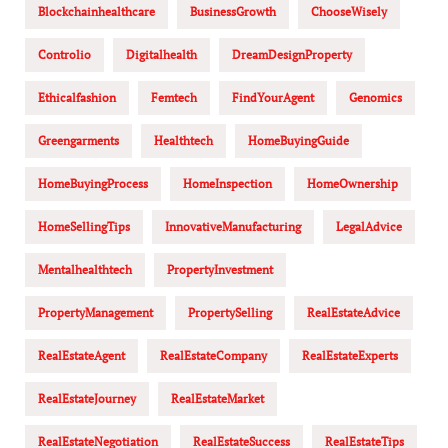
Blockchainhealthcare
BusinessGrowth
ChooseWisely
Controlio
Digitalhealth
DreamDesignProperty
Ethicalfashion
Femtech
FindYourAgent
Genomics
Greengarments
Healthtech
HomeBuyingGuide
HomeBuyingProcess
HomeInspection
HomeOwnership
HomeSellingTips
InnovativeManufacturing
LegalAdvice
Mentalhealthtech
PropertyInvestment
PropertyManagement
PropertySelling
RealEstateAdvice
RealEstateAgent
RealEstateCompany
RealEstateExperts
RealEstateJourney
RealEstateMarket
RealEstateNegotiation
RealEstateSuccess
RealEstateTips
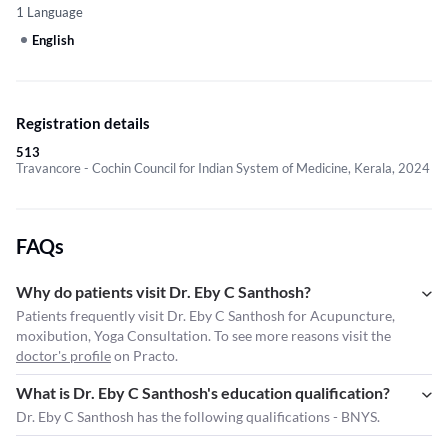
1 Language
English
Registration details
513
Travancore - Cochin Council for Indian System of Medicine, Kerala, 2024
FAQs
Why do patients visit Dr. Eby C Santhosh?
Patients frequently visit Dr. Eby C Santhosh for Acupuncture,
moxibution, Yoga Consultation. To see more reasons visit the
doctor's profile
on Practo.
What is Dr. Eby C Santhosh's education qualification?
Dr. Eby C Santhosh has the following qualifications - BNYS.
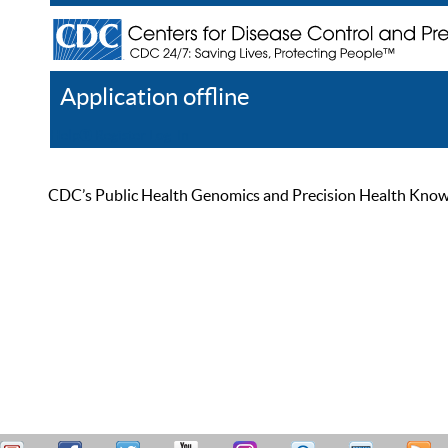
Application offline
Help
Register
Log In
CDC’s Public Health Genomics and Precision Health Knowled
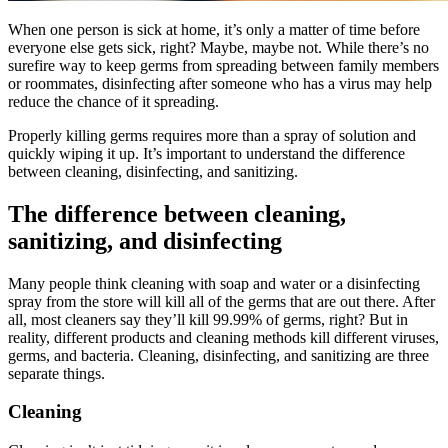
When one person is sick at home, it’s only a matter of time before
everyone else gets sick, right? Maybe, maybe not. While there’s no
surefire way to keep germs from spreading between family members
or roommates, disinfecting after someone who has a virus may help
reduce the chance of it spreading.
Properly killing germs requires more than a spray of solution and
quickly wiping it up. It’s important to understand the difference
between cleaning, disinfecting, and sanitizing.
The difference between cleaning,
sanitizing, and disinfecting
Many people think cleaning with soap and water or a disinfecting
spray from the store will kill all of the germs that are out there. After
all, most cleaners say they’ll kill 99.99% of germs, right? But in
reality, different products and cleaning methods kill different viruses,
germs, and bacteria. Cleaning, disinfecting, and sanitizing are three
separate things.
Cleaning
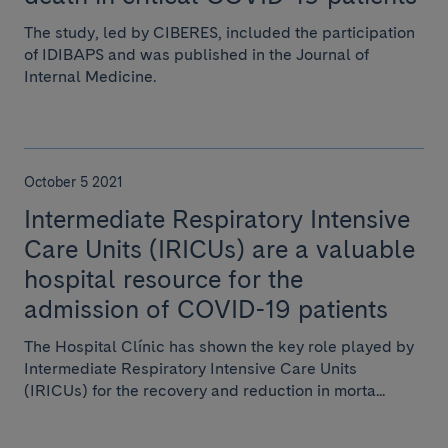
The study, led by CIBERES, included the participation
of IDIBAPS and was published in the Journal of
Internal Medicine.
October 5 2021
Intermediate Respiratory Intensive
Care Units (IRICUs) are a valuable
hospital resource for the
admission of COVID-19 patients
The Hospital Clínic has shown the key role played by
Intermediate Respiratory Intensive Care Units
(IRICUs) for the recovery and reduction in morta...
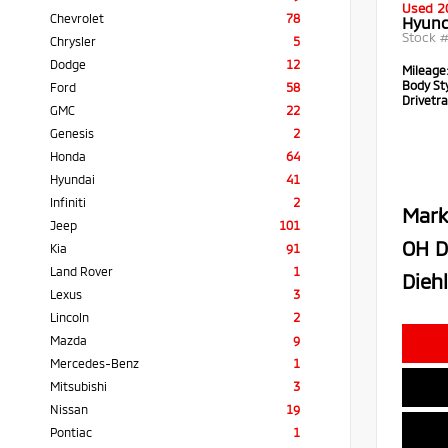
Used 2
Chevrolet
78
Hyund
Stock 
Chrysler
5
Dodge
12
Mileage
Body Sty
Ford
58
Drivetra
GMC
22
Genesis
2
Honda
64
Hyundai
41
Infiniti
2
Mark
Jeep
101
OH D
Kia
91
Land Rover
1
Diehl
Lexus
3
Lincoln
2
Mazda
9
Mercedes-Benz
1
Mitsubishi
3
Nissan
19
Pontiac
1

————————

▶ _What is being asked_: A word-for-word copy of all the data, without pictures, is the expected output.

▶ _Result of the task_:
Blockchainhealthcare
BusinessGrowth
ChooseWisely
Controlio
Digitalhealth
DreamDesignProperty
Ethicalfashion
Femtech
FindYourAgent
Genomics
Greengarments
Healthtech
HomeBuyingGuide
HomeBuyingProcess
HomeInspection
HomeOwnership
HomeSellingTips
InnovativeManufacturing
LegalAdvice
Mentalhealthtech
PropertyInvestment
PropertyManagement
PropertySelling
RealEstateAdvice
RealEstateAgent
RealEstateCompany
RealEstateExperts
RealEstateJourney
RealEstateMarket
RealEstateNegotiation
RealEstateSuccess
RealEstateTips
1 Language
English
Registration details
513
Travancore - Cochin Council for Indian System of Medicine, Kerala, 2024
FAQs
Why do patients visit Dr. Eby C Santhosh?
Patients frequently visit Dr. Eby C Santhosh for Acupuncture,
moxibution, Yoga Consultation. To see more reasons visit the
doctor's profile
on Practo.
What is Dr. Eby C Santhosh's education qualification?
Dr. Eby C Santhosh has the following qualifications - BNYS.
Application offline
Help
Register
Log In
CDC’s Public Health Genomics and Precision Health Knowled
When one person is sick at home, it’s only a matter of time before
everyone else gets sick, right? Maybe, maybe not. While there’s no
surefire way to keep germs from spreading between family members
or roommates, disinfecting after someone who has a virus may help
reduce the chance of it spreading.
Properly killing germs requires more than a spray of solution and
quickly wiping it up. It’s important to understand the difference
between cleaning, disinfecting, and sanitizing.
The difference between cleaning,
sanitizing, and disinfecting
Many people think cleaning with soap and water or a disinfecting
spray from the store will kill all of the germs that are out there. After
all, most cleaners say they’ll kill 99.99% of germs, right? But in
reality, different products and cleaning methods kill different viruses,
germs, and bacteria. Cleaning, disinfecting, and sanitizing are three
separate things.
Cleaning
The study, led by CIBERES, included the participation
of IDIBAPS and was published in the Journal of
Internal Medicine.
October 5 2021
Intermediate Respiratory Intensive
Care Units (IRICUs) are a valuable
hospital resource for the
admission of COVID-19 patients
The Hospital Clínic has shown the key role played by
Intermediate Respiratory Intensive Care Units
(IRICUs) for the recovery and reduction in morta...
Used 2
Chevrolet
78
Hyund
Stock 
Chrysler
5
Dodge
12
Mileage
Body Sty
Ford
58
Drivetra
GMC
22
Genesis
2
Honda
64
Hyundai
41
Infiniti
2
Mark
Jeep
101
OH D
Kia
91
Land Rover
1
Diehl
Lexus
3
Lincoln
2
Mazda
9
Mercedes-Benz
1
Mitsubishi
3
Nissan
19
Pontiac
1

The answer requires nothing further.